> Фрагмент текста:
☆ ☆ ☆

Евгения Филипповна, однако, не поленилась ответить ему.
Со всей откровенностью написала, что она действительно избегает чрезмерного упорства мозговых усилий там, где не видит в этом особой необходимости, например, слушая лекции по философии. Но с другой стороны, какая же это леность, – возражала она, – если в течение многих лет ежедневно с 1930 года переводила Шекспира, Петрарку, публиковала статьи по итальянской литературе, изучала итальянский, английский, пыталась освоить сербский и грузинский, испанский и персидский языки. При этом ежедневно работала, отдавала себя медицинской профессии, и притом с полной добросовестностью. Чего не люблю, – писала она, – того избегаю: хозяйства, уборки, покупок, но что делаю – стараюсь делать хорошо.
Она и в самом деле большую часть своей жизни разрывалась между литературой и медициной. Помню, как-то во время посещения их дома услышал историю о том, как Борис Пастернак после долгого перерыва приехал к ней лечить зуб. Она упрекнула его за столь долгое отсутствие. В ответ на это Пастернак подарил ей книгу «Второе рождение», оставив такую надпись: «Дорогой Женечке Куниной, которую я очень люблю, в обиде за то, что она недостаточно в этом уверена».

☆ ☆ ☆

> Представленные данные:
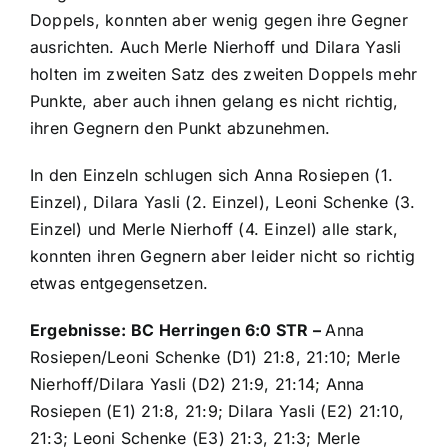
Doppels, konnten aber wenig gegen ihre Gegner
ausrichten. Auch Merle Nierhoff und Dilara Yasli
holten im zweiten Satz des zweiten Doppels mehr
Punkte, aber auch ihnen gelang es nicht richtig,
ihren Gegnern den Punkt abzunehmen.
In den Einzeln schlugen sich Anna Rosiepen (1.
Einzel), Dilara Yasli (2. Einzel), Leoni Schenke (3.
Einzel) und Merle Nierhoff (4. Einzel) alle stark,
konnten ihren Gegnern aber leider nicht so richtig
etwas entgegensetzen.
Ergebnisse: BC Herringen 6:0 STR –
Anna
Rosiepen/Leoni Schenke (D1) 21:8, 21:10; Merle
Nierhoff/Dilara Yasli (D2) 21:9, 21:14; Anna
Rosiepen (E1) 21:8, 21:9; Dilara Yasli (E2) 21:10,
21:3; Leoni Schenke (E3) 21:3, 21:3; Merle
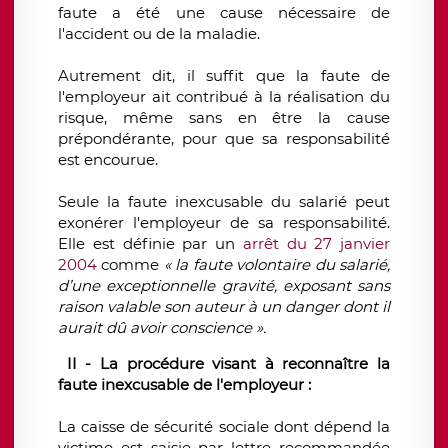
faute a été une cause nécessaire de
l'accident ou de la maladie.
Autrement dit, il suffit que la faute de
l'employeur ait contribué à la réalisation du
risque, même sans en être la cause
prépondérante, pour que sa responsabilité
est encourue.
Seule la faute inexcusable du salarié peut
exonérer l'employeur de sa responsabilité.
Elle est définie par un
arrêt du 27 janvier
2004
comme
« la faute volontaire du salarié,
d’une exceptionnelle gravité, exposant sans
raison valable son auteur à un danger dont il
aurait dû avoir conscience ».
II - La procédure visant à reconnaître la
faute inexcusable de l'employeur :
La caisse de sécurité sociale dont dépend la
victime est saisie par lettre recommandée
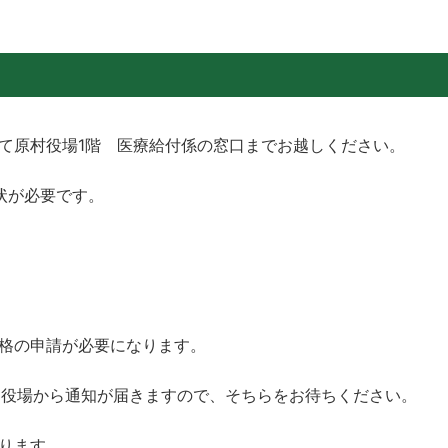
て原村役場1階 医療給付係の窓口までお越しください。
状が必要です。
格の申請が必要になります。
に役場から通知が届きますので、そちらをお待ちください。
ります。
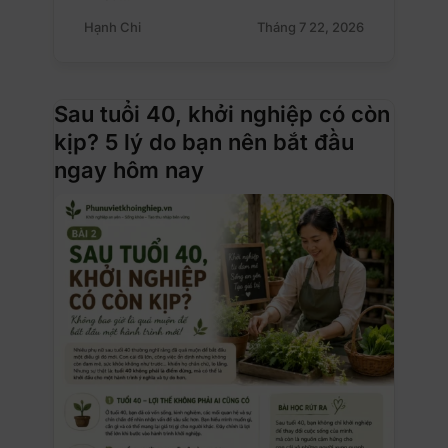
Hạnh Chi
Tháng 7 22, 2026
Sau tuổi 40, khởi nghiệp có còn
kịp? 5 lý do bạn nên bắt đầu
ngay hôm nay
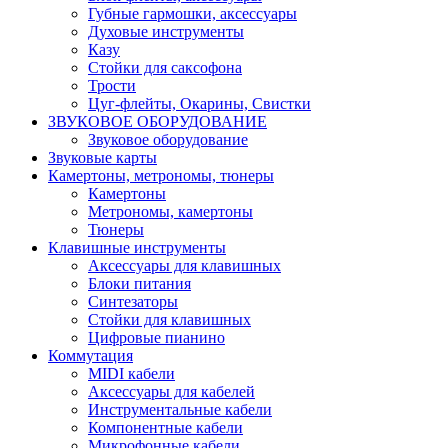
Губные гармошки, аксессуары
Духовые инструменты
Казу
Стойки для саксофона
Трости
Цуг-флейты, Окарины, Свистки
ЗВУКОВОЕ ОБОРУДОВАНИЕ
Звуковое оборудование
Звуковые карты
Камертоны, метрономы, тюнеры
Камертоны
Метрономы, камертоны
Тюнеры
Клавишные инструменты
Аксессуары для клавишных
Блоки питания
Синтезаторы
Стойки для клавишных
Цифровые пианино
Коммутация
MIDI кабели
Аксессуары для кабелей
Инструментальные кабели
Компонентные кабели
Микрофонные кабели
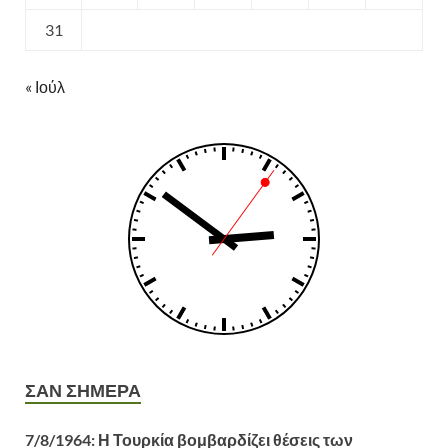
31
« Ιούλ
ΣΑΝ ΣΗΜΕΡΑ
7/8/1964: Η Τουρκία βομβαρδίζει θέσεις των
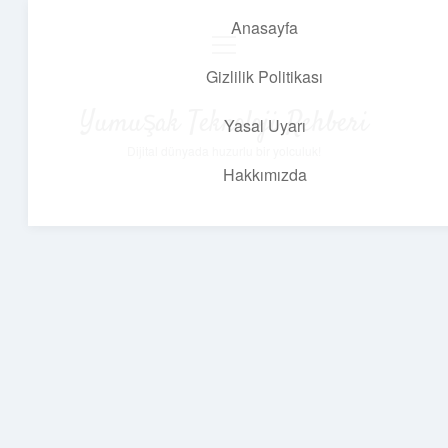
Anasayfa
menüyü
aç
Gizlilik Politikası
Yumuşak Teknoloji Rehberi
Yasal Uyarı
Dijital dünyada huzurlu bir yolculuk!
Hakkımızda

☆ ☆ ☆

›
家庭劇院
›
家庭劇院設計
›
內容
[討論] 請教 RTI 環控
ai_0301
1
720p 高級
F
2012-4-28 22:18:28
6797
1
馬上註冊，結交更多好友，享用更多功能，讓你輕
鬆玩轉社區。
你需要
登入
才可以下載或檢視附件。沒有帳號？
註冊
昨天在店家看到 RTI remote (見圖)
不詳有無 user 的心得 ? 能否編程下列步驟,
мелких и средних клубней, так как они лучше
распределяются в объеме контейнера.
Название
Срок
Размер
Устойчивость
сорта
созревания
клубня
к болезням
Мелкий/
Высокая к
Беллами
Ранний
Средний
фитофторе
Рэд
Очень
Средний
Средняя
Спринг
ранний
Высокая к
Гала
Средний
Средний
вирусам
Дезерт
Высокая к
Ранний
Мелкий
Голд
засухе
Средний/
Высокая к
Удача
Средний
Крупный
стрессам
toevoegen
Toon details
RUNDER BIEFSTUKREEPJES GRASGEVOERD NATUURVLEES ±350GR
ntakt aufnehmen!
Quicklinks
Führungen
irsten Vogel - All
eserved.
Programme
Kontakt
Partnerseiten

☆ ☆ ☆

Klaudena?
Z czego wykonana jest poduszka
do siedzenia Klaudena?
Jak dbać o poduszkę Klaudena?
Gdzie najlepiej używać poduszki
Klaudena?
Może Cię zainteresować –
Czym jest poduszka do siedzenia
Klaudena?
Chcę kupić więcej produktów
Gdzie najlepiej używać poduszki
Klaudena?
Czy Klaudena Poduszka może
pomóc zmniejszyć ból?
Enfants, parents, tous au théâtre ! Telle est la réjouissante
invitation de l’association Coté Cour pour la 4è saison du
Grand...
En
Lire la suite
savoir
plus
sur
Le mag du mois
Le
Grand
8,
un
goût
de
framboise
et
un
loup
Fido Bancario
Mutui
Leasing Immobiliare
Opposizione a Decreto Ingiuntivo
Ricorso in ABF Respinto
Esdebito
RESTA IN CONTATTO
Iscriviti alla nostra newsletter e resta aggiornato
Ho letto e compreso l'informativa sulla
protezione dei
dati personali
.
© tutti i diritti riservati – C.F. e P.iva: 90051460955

☆ ☆ ☆

Ответьте на вопросы по фрагменту о Евгении Филипповне.
(a) С какого года она ежедневно переводила Шекспира и Петрарку?
(b) Каких занятий, по её словам, она не любит и избегает?
(c) Какую книгу подарил ей Борис Пастернак?

> Решение задачи:
(a) С 1930 года.
(b) Хозяйства, уборки и покупок.
(c) «Второе рождение».